Interpretive Summary: Accumulation of fat in the liver is linked to diabetes. This is due to a self-reinforcing negative cycle in which liver fat causes more liver fat and increased resistance to insulin. In this perspective on mechanisms of insulin resistance, this is termed McGarry’s vicious cycle. Research from our laboratory and others have identified several hormonal signals that can decrease liver fat, thereby reversing this cycle. These signals share a mechanism of inhibiting a primary driver of fat accumulation, which provides insight into both causes of metabolic disease and therapeutic approaches to treat it.

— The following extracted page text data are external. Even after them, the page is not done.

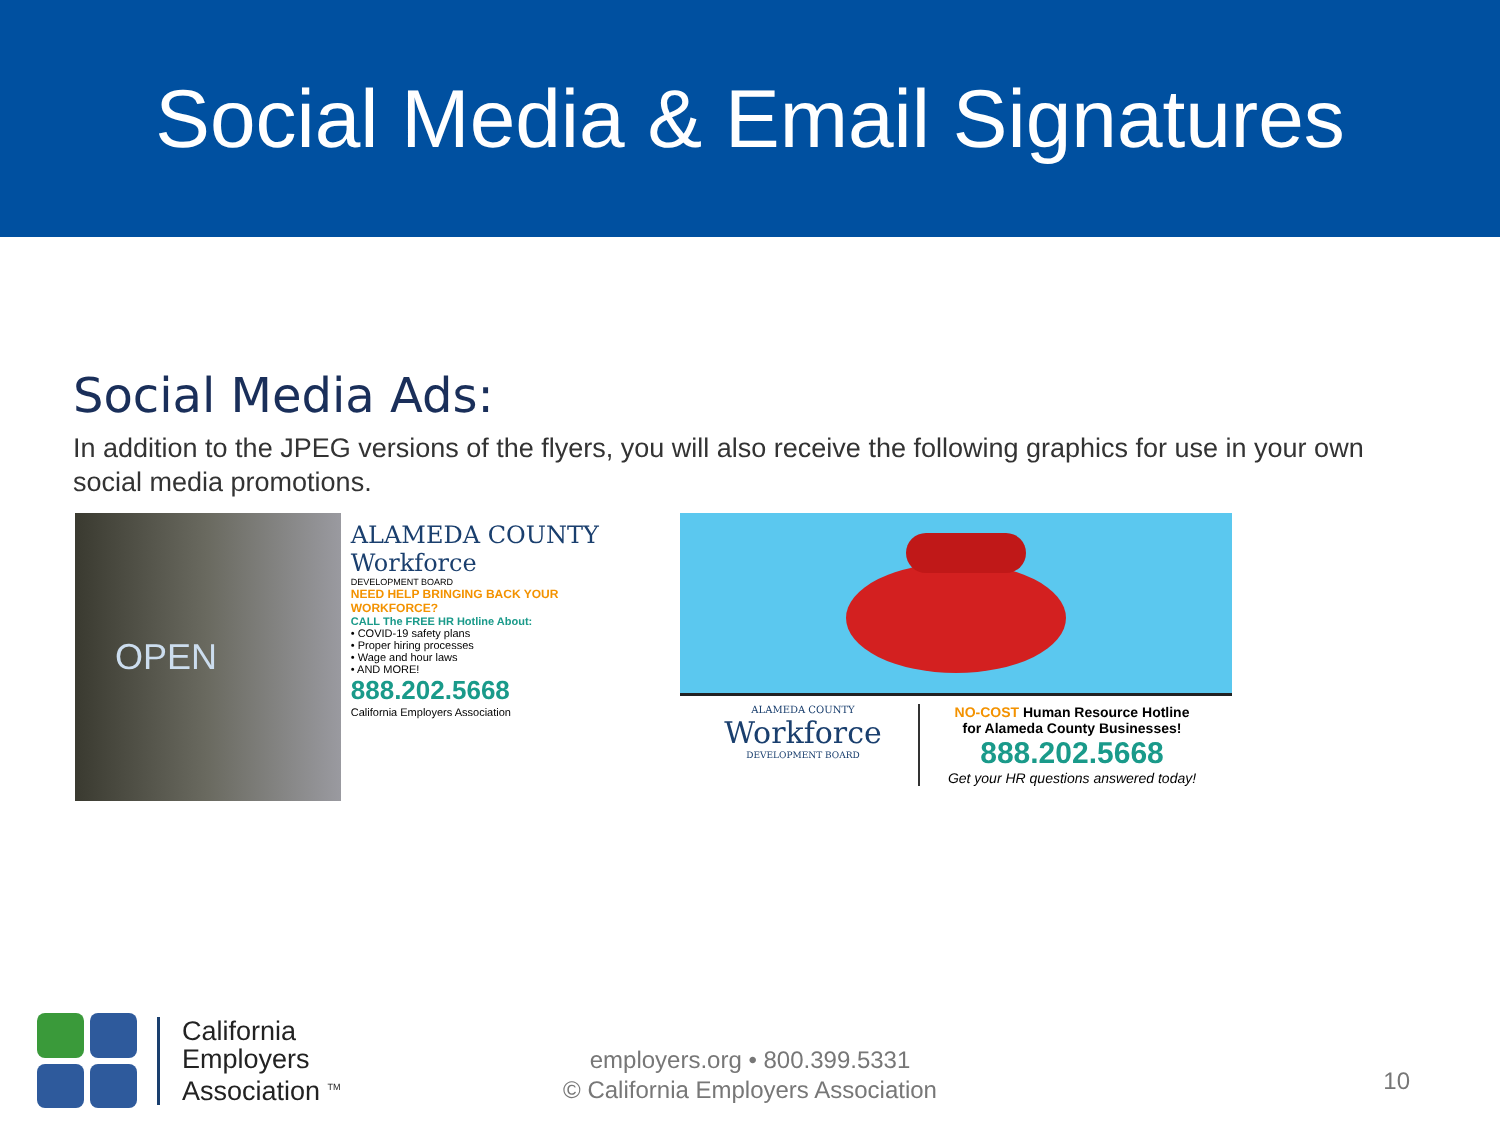Social Media & Email Signatures
Social Media Ads:
In addition to the JPEG versions of the flyers, you will also receive the following graphics for use in your own social media promotions.
OPEN
ALAMEDA COUNTY Workforce
DEVELOPMENT BOARD
NEED HELP BRINGING BACK YOUR WORKFORCE?
CALL The FREE HR Hotline About:
• COVID-19 safety plans
• Proper hiring processes
• Wage and hour laws
• AND MORE!
888.202.5668
California Employers Association
ALAMEDA COUNTY
Workforce
DEVELOPMENT BOARD
NO-COST Human Resource Hotline
for Alameda County Businesses!
888.202.5668
Get your HR questions answered today!
California
Employers
Association <sup>TM</sup>
employers.org • 800.399.5331
© California Employers Association
10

Technical Abstract: Several pathways and pathologies have been suggested as connections between obesity and diabetes, including inflammation of adipose and other tissues, toxic lipids, endoplasmic reticulum stress, and fatty liver. One specific proposal is that insulin resistance induces a vicious cycle in which hyperinsulinemia increases hepatic lipogenesis and exacerbates fatty liver, in turn further increasing insulin resistance. In this perspective, I suggest that reversing this vicious cycle via suppression of the lipogenic transcription factor SREBP-1c is a common thread that connects the antidiabetic effects of a surprising number of nuclear hormone receptors, including CAR, LRH-1, TRbeta, ERalpha, and FXR/SHP.